I recently had a meek, thoughtful and soft spoken neighbor stop by to get to know Mark better.

I was sitting at the computer when I heard his calm voice and an immediate trigger memory entered my mind of the last time he was inside my home. The memory was so real it was as if I was watching it replay all over again in fast motion but feeling all that was there as well.

My loving neighbor that knew my situation reached out to him to see if he would be willing to meet with me and help go through some of my finances because of his expertise.

I had already sat with an accountant that while looking me in my eyes and cupping my hands he apologized, explained, showed and established what certain charges really were. There was more devastation and deceit in seeing his lies have a timeline and proof confirmed. I cried and felt so much embarrassment of having to share some of the intimate parts of our finances and his choices even though I was so desperate to find truth.

When he arrived I was broken, weak, lacked sleep, food and felt so much shame in why I needed his help.

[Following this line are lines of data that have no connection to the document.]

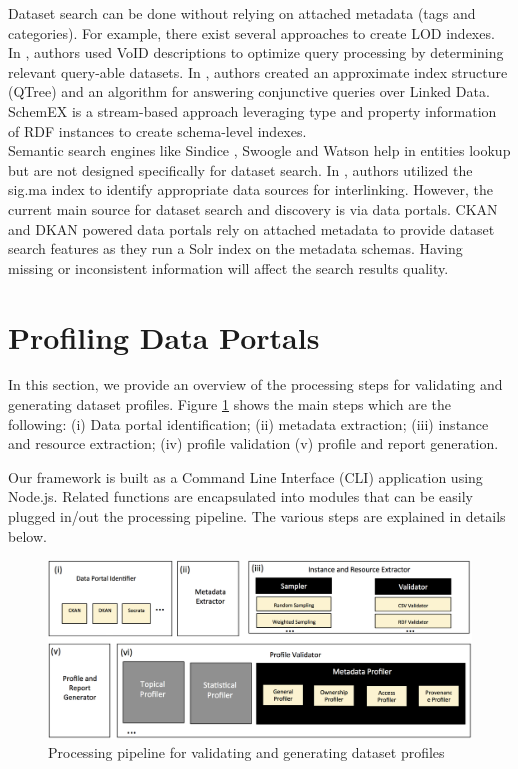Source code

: \documentclass[runningheads,a4paper]{llncs}
\begin{document}
Dataset search can be done without relying on attached metadata (tags and categories). For example, there exist several approaches to create LOD indexes. In \cite{Alexander:LDOW09}, authors used VoID descriptions to optimize query processing by determining relevant query-able datasets. In \cite{Harth:2010:DSO:1772690.1772733}, authors created an approximate index structure (QTree) and an algorithm for answering conjunctive queries over Linked Data. SchemEX \cite{Konrath:2012:SEC:2399444.2399563} is a stream-based approach leveraging type and property information of RDF instances to create schema-level indexes.\\
Semantic search engines like Sindice \cite{Delbru2010a}, Swoogle \cite{Ding2004} and Watson \cite{d'Aquin:2011:WMS:2019470.2019476} help in entities lookup but are not designed specifically for dataset search. In \cite{whatShouldILinkTo}, authors utilized the sig.ma index \cite{sig.ma} to identify appropriate data sources for interlinking. However, the current main source for dataset search and discovery is via data portals. CKAN and DKAN powered data portals rely on attached metadata to provide dataset search features as they run a Solr index on the metadata schemas. Having missing or inconsistent information will affect the search results quality.


\section{Profiling Data Portals}
\label{sec:framework}

In this section, we provide an overview of the processing steps for validating and generating dataset profiles. Figure \ref{fig:1} shows the main steps which are the following: (i) Data portal identification; (ii) metadata extraction; (iii) instance and resource extraction; (iv) profile validation (v) profile and report generation.

Our framework is built as a Command Line Interface (CLI) application using Node.js. Related functions are encapsulated into modules that can be easily plugged in/out the processing pipeline. The various steps are explained in details below.

\begin{figure}[!ht]
  \centering
    \includegraphics[scale=0.4]{figure-1_architecture.png}
  \caption{Processing pipeline for validating and generating dataset profiles}
  \label{fig:1}
\end{figure}
\end{document}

I had a pretty good idea of what he would find and was better prepared to buffer my shocking and disappointed reactions.

He was patient, calm and so kind. The way he looked at me exuded so much of his heartbreak for me. I could feel truly how sorry he was for my situation as he expressed it.

Fast forward to the gratitude that snapped me out of my stinging memories.

I love this man for helping me in such a hopeless time. He and his wife checked in with my kids and me often to see how we were doing. And now he was sitting and engaging with my husband. He also shared this experience with Mark and how it’s good to see the light, hope and joy of life back in me.

I couldn’t agree more. The pendulum swing that took me to some of my darkest days has swung me farther in the upside to have more gratitude for all the good in my life. Although these triggers are sorrowful I love having the contrast too.

I love remembering how mindful God is of me and my family. I love recalling the angels around me that literally held me up.

What good has come from your trauma?